Public Service Announcement:

Electrek had an article today about Tesla sending out emails warning about a new, high-tech way that thieves are stealing cars with "Relay Attacks" but can happen to almost any newer car with a keyfob that the car senses when the driver is close to the car. The Bluetooth Phone Key used in the Model 3 is a different technology but it may be possible for thieves to do a relay attack with Bluetooth as well.

The keyfobs communicate wirelessly with the car at a very limited distance and exchange security codes to ensure that the right key is operating the right car. Thieves use relay boxes that simply bridge the signal and fool the car into thinking that the keyfob is close to the car. After getting in, the thieves can start the car and drive it away.

TLDR: Tesla recommends disabling the auto unlock feature when driving to a populated area or an area where theft may be more likely. Alternatively, or with any other car that uses proximity detecting keyfobs, using an inexpensive RFID blocking pouch or Faraday cage will block any signals from the keyfob as well.

Here is an example of a Mercedes Relay Attack theft last year in Britain that was captured on surveillance. https://www.ndtv.com/offbeat/merced...econds-high-tech-theft-caught-on-cctv-1781274

https://electrek.co/2018/07/31/tesla-theft-tips-help-prevent-relay-attacks/


----------



## raptor (May 6, 2018)

I'm not worried about it. In most cases, I can't even get into my own car using my own finangled bluetooth doohickey.

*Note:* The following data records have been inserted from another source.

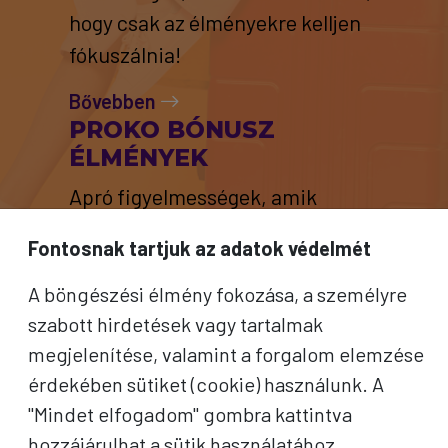
hogy csak az élményekre kelljen
fókuszálnia!
Bővebben
PROKO BÓNUSZ
ÉLMÉNYEK
Apró figyelmességek, amik
különlegessé teszik az utazás
Fontosnak tartjuk az adatok védelmét
minden pillanatát.
A böngészési élmény fokozása, a személyre
Bővebben
szabott hirdetések vagy tartalmak
megjelenítése, valamint a forgalom elemzése
érdekében sütiket (cookie) használunk. A
"Mindet elfogadom" gombra kattintva
hozzájárulhat a sütik használatához.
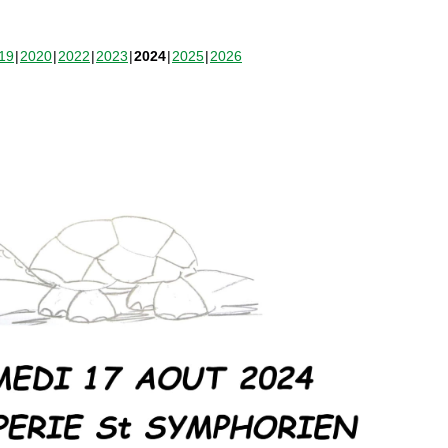
19
2020
2022
2023
2024
2025
2026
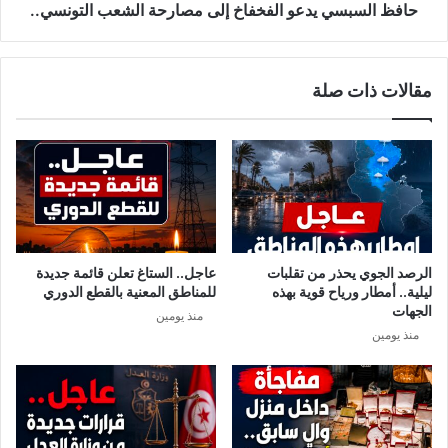
ا
ي
حافظ السبسي يدعو الفخفاخ إلى مصارحة الشعب التونسي..
ب
ي
ي
د
ن
ع
مقالات ذات صلة
ب
و
ك
ا
و
ل
ر
ف
و
خ
ن
ف
ا
ا
إ
خ
ل
إ
الرصد الجوي يحذر من تقلبات
عاجل.. الستاغ تعلن قائمة جديدة
ى
ل
ليلية.. أمطار ورياح قوية بهذه
للمناطق المعنية بالقطع الدوري
1
ى
الجهات
منذ يومين
2
م
منذ يومين
ص
ا
ر
ح
ة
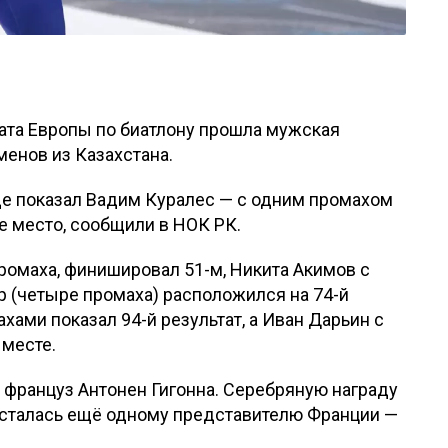
та Европы по биатлону прошла мужская
менов из Казахстана.
де показал Вадим Куралес — с одним промахом
-е место, сообщили в НОК РК.
ромаха, финишировал 51-м, Никита Акимов с
р (четыре промаха) расположился на 74-й
хами показал 94-й результат, а Иван Дарьин с
 месте.
 француз Антонен Гигонна. Серебряную награду
осталась ещё одному представителю Франции —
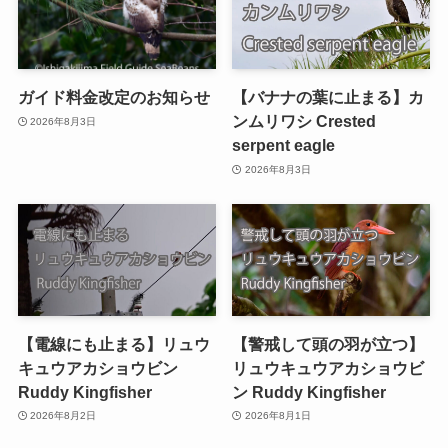
ガイド料金改定のお知らせ
【バナナの葉に止まる】カ
ンムリワシ Crested
2026年8月3日
serpent eagle
2026年8月3日
【電線にも止まる】リュウ
【警戒して頭の羽が立つ】
キュウアカショウビン
リュウキュウアカショウビ
Ruddy Kingfisher
ン Ruddy Kingfisher
2026年8月2日
2026年8月1日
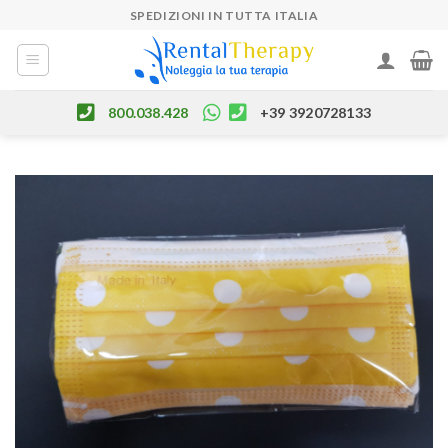
Skip
SPEDIZIONI IN TUTTA ITALIA
to
content
800.038.428
+39 3920728133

Kidding aside, I hope Tesla's Bluetooth implementation is robust enough to resist this attack, since they seem to be able to figure out if you're close to the vehicle or not.


----------



## scott franco (Apr 11, 2018)

If the thieves are that clever, why can't they get a job with IT? Most of those clowns have no idea what they are doing.


----------



## scott franco (Apr 11, 2018)

raptor said:


> I'm not worried about it. In most cases, I can't even get into my own car using my own finangled bluetooth doohickey.
> 
> Kidding aside, I hope Tesla's Bluetooth implementation is robust enough to resist this attack, since they seem to be able to figure out if you're close to the vehicle or not.


No kidding. Get one of the thieves to tell US how to get into the car. Its the ultimate theft prevention device, I can't get into my own car, either.


----------



## Brokedoc (May 28, 2017)

Another article plus a good quality video of thieves in the UK stealing a Model S. Makes me seriously think owners of ALL car makes should use the PIN feature to protect their cars from relay attacks.

Oh wait.... only Tesla has that feature.... I guess everyone else should use a RF blocking pouch then.

https://www.engadget.com/2018/10/22/tesla-model-s-theft-keyfob-hack/


----------



## Bokonon (Apr 13, 2017)

Brokedoc said:


> I guess everyone else should use a RF blocking pouch then.
> https://www.engadget.com/2018/10/22/tesla-model-s-theft-keyfob-hack/


Keyfob? What's a keyfob?


----------



## Karl Sun (Sep 19, 2018)

Nothing to be worried about around here. 

If someone wants your car, they all have gun alreadys. Suddenly your car becomes a low priority.


----------